Senators work in the Wyoming Senate chambers on Jan. 11 at the Wyoming Legislature in Cheyenne. 

Dan Cepeda, Star-Tribune

CHEYENNE – Wyoming lawmakers narrowly voted down expanding sexual harassment and anti-discrimination policies to cover all public forums Saturday.

The Legislative Service Office presented an updated sexual harassment and anti-discrimination policy during the Wyoming Legislature’s Management Council meeting in Cheyenne. Matt Obrecht, LSO director, said the policy was largely a reiteration and clarification of the old policy with some changes. But given the climate of the times and the #MeToo movement which has resulted in expulsions and reprimands in state legislatures across the country, Obrecht said it was prudent to make sure the policy is solid.

One key component of the updated policy was when it is in effect and who it applies to, Obrecht said. It now covers actions of members of the Legislature and employees when in session and other times when acting in an official capacity, including interim committee meetings and legislative conferences across the country. It also applies to complaints reported by third parties.

Rep. Cathy Connolly, a Laramie Democrat, said she thought it would be appropriate to apply the policy to legislators in any public forum. She proposed an amendment to that end.

“I think of myself in public in public forums as a representative of the legislative body, and I think that should be included,” she said. “I am making it a little broader in terms of recognizing that we are invited regularly to speak in public forums as members of the Legislature, and I want to make it clear we are to behave honestly in the same way we do here.”

But Sen. Drew Perkins, a Casper Republican, said he was concerned about how far-reaching the policy should be for the part-time, citizen legislators.

“My concern is that there’s a First Amendment right every legislator has, so I’m just trying to figure out how far this goes,” he said.

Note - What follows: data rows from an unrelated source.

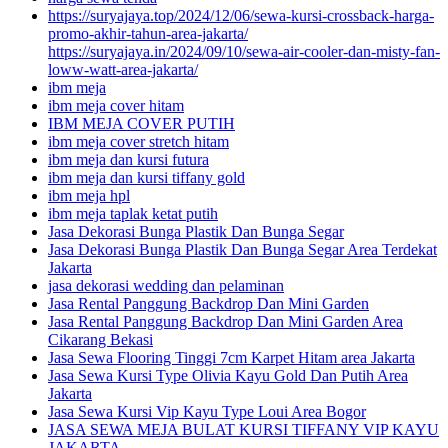
https://suryajaya.top/2024/12/06/sewa-kursi-crossback-harga-
promo-akhir-tahun-area-jakarta/
https://suryajaya.in/2024/09/10/sewa-air-cooler-dan-misty-fan-
loww-watt-area-jakarta/
ibm meja
ibm meja cover hitam
IBM MEJA COVER PUTIH
ibm meja cover stretch hitam
ibm meja dan kursi futura
ibm meja dan kursi tiffany gold
ibm meja hpl
ibm meja taplak ketat putih
Jasa Dekorasi Bunga Plastik Dan Bunga Segar
Jasa Dekorasi Bunga Plastik Dan Bunga Segar Area Terdekat
Jakarta
jasa dekorasi wedding dan pelaminan
Jasa Rental Panggung Backdrop Dan Mini Garden
Jasa Rental Panggung Backdrop Dan Mini Garden Area
Cikarang Bekasi
Jasa Sewa Flooring Tinggi 7cm Karpet Hitam area Jakarta
Jasa Sewa Kursi Type Olivia Kayu Gold Dan Putih Area
Jakarta
Jasa Sewa Kursi Vip Kayu Type Loui Area Bogor
JASA SEWA MEJA BULAT KURSI TIFFANY VIP KAYU
JAKARTA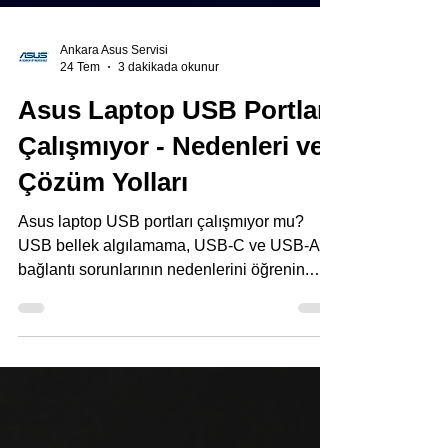
Ankara Asus Servisi
24 Tem
3 dakikada okunur
Asus Laptop USB Portları
Çalışmıyor - Nedenleri ve
Çözüm Yolları
Asus laptop USB portları çalışmıyor mu?
USB bellek algılamama, USB-C ve USB-A
bağlantı sorunlarının nedenlerini öğrenin.
Asus Teknik Servisi Ankara.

Obrecht said the policy already provides that legislators are acting in their official capacities at all times. But he said he could see Perkins’ point that lawmakers switch hats in those forums between their roles as legislators and members of the business community.

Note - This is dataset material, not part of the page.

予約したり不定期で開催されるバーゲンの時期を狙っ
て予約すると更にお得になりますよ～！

Though Senate President and Management Council chairman Eli Bebout, R-Riverton, initially called for a voice vote, it was not discernible whether Connolly’s proposed amendment had the group’s favor.

Perkins, as well as Sen. Ray Peterson, R-Cowley, Rep. Donald Burkhart, R-Rawlins, Rep. John Freeman, D-Green River, Rep. Mike Greear, R-Worland, and Rep. David Miller, R-Riverton, voted against the amendment, which failed 6-6.

The council unanimously voted to adopt the updated policy as a whole.

There have been six reports of sexually inappropriate actions or comments by legislators since 2008, to the best of LSO’s knowledge, Obrecht said in 2017. All of the complaints are against men in regard to their behavior toward women. Five complaints were made by women and one by a man. Three complaints of sexually inappropriate behavior by lawmakers were made in the past two years.

Obrecht said in December he doesn’t think the Wyoming Legislature’s culture is replete with inappropriate behavior.

But he said he does believe there have been inappropriate behavior incidents prior to this year that went unreported.